Identifying your target audience makes your business more efficient and therefore more profitable.

Looking just at the marketing perspective, finding a perfect demographic to pitch your product to can reduce spend wasted on people less likely to buy. On a more business-wide scale, knowing your target audience maximizes the results of every task performed. You can then churn out more profits with less effort, giving you the cushion you need to grow and evolve.

But how do you even know what your target audience might look like? In truth, the only way to know for sure is through experimentation and trial-and-error. Even then, your target market can be a moving target as your company evolves or your industry changes.

Despite these challenges, there are five reliable steps you can use to narrow down your audience and discover the perfect target audience for your business.

1. Look to Your Customer Base

Your existing customer base will include your target audience 99 percent of the time. Defining customers who provide your company with the most value can help you refine your targeting parameters towards your biggest profit generators.

To start, look at your data. Each customer should have a purchase history stretching back to your first interaction. Try to identify customers who:

  • Have spent the most over their lifetime
  • Spent the most per quarter (or month/week/etc.) over the last two years
  • Provide the most referrals
  • Have the most consistently positive feedback

You can also look for more subjective traits, like who:

  • Has the most measurable, positive benefits from your product?
  • Does your team like interacting with the most?
  • Seems to have the easiest onboarding process?
  • Has the most growth potential?
  • Evangelizes your brand most vocally?

If you can find a dozen to a 100 clients that share all of the above traits, then you are sitting on a gold mine of data. However, chances are that most clients fit more easily into some criteria than others. In that case, try to identify a few standout customers in each category.

Once you have identified these individuals, you can perform an analysis to discover the strongest correlating factors between them, which we will describe below.

2. Look to Your Competitors

If you lack a large enough volume of current customers — or if you just want to find inspiration — your competitors are also a great source of targeting ideas.

Chances are that you won’t have access to their data, but you can make subjective observations for all of the criteria above. You can also analyze their marketing materials and campaign approach to make educated guesses as to their target audience.

Business owners in a highly competitive market may want to use the traits of their competitors’ target audience as a counter-example so they can carve out a niche. For instance, if you provide consulting for an industry where no one pays attention to small firms, these small guys could be your niche.

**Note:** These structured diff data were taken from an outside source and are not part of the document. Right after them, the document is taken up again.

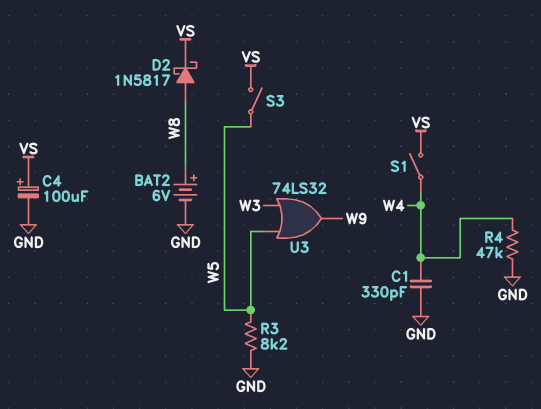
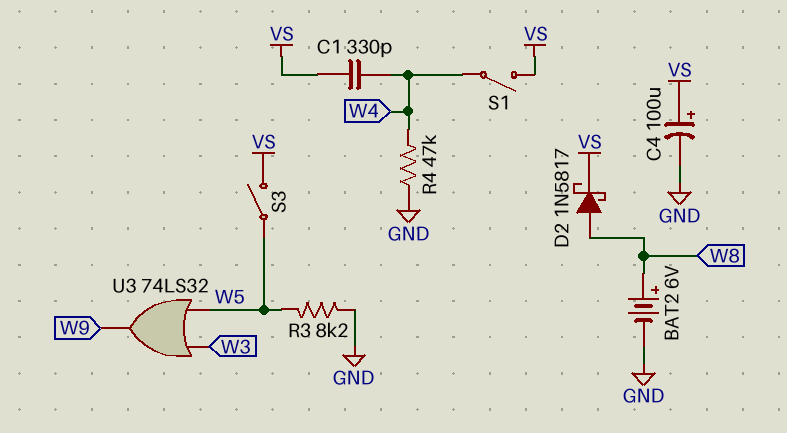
C1: 330pF (GND, W4) -> 330pF (VS, W4)

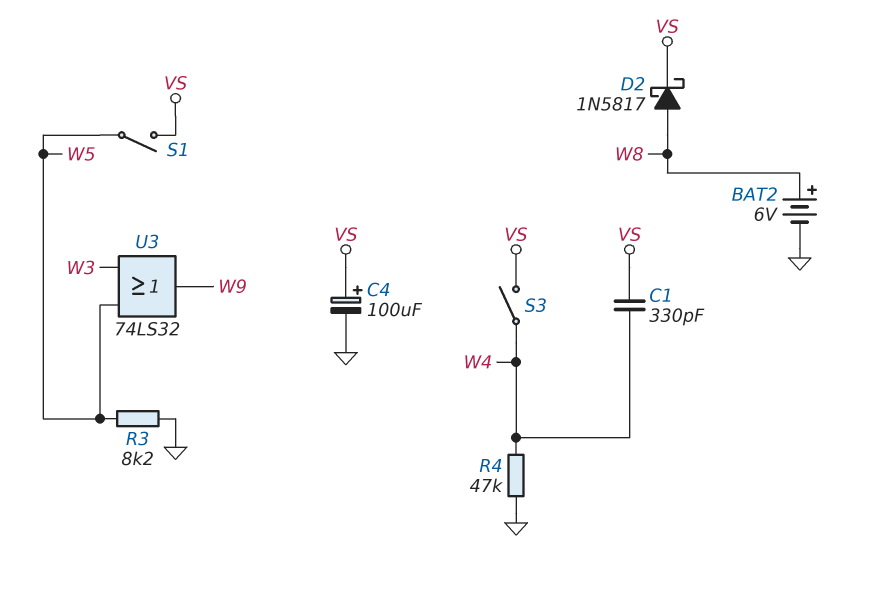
S1: switch (VS, W4) -> switch (VS, W5)
S3: switch (VS, W5) -> switch (VS, W4)

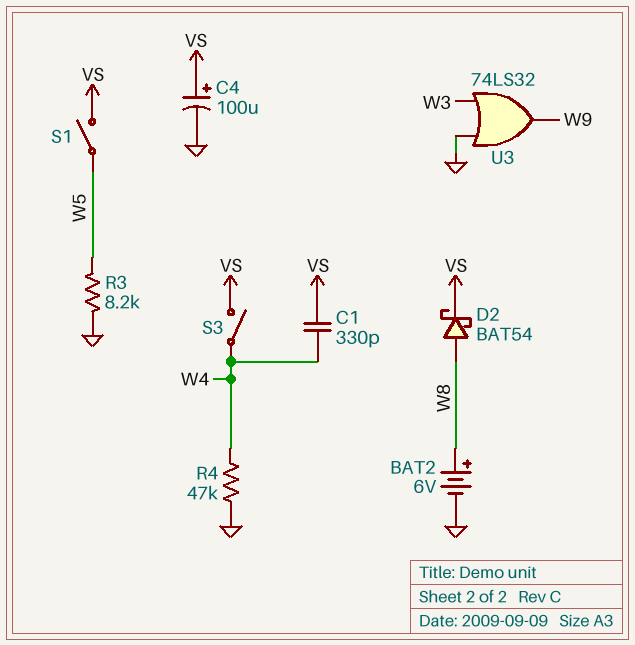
D2: schottky 1N5817 (A W8, K VS) -> schottky BAT54 (A W8, K VS)
U3: OR 74LS32 (in W3, in W5, out W9) -> OR 74LS32 (in GND, in W3, out W9)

Typically, there is room to grow in a given industry, so you may want to instead copy your competitors’ approach outright if this is the case.

3. Market Research

Many industries have rich troves of data from market research studies and reports. Google search within your own industry to find the highest-value customers based on statistics and data analytics.

This information may be too general to apply to your local market or niche approach, but it at least provides a benchmark.

4. Perform a Psychographic Study to Look for Similar Traits

Once you have a few sample clients from your roster and/or your competitors, you can begin to make observations.

Look for similarities in service area (if B2B) or lifestyle (if B2C) as well as income, interests and — most importantly — motivators. Motivators are things that prompt your customers to buy, and can include:

  • Pain points
  • Desired benefits/goals accomplished
  • Features that provide a “wow!” factor
  • Aspects that cause them to walk away (business “turn offs”)
  • Brands/products/services they might be loyal to

If you have a social media following of 300 – 1,000 people, you may even be able to generate a report on your audience to find these things out verbatim. You can look to Facebook’s “Audience Insights” feature, for instance, to see demographics on age, gender, and other pages/brands they “like.”

5. Constructing a Target Audience Persona

Once you have identified a few key qualifying traits of your target audience, you will want to imagine a specific person — called a persona — who serves as a template for who you want your marketing to talk to.

For instance, let’s say you offer software that helps small businesses track and manage inventory. Your target market might be:

  • Retail-focused businesses
  • Earn <$5 million a year
  • <12 locations, all within a specific region
  • Have their own stock room, but can’t manage it well
  • Potentially losing money on lost items, poor shelf stocking, defective stock

A related persona can be:

  • Alex the business owner and/or operations manager
  • 80% likely to be between 30 – 45 years old
  • Likely to earn between $50k and $75k a year
  • Tired of stockroom mistakes costing them money
  • Hates how disorganized everything feels
  • Would love a low-cost solution that puts their business on the right track

This persona serves as a vivid guideline and blueprint for all your marketing activities. It can affect digital ad targeting, the tone of your messaging and the features you choose to highlight.

In this way, measuring data and transforming it into a fully fledged (yet imaginary) human being can serve as a guiding beacon to make your marketing decisions more clear.

However, you should always test out other possible target audiences or variables to your buyer persona to see if you can discover a new or better-defined niche over time. Scrutinize your conclusions, look to the data, and think from a persona-focused perspective, and pinpointing your true target audience will be easier than you imagined!